What needs to be done :: Below are the records; restate all of them word for word.

-------- Study material --------

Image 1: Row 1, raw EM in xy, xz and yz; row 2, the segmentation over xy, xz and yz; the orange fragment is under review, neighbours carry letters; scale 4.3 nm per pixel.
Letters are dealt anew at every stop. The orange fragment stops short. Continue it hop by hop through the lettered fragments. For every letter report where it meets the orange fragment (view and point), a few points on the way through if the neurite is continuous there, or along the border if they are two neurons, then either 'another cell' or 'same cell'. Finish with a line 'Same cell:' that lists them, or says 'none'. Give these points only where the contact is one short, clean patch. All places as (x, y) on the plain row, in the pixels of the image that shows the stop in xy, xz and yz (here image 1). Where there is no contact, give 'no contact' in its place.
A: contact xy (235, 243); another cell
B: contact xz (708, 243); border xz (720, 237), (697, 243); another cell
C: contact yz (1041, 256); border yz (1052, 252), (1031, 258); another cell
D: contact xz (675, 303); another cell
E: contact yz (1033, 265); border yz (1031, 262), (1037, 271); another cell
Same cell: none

--------

Response to this exercise ::
Image 1: Row 1, raw EM in xy, xz and yz; row 2, the segmentation over xy, xz and yz; the orange fragment is under review, neighbours carry letters; scale 4.3 nm per pixel.
Letters are dealt anew at every stop. The orange fragment stops short. Continue it hop by hop through the lettered fragments. For every letter report where it meets the orange fragment (view and point), a few points on the way through if the neurite is continuous there, or along the border if they are two neurons, then either 'another cell' or 'same cell'. Finish with a line 'Same cell:' that lists them, or says 'none'. Give these points only where the contact is one short, clean patch. All places as (x, y) on the plain row, in the pixels of the image that shows the stop in xy, xz and yz (here image 1). Where there is no contact, give 'no contact' in its place.
A: contact xy (235, 243); another cell
B: contact xz (708, 243); border xz (720, 237), (697, 243); another cell
C: contact yz (1041, 256); border yz (1052, 252), (1031, 258); another cell
D: contact xz (675, 303); another cell
E: contact yz (1033, 265); border yz (1031, 262), (1037, 271); another cell
Same cell: none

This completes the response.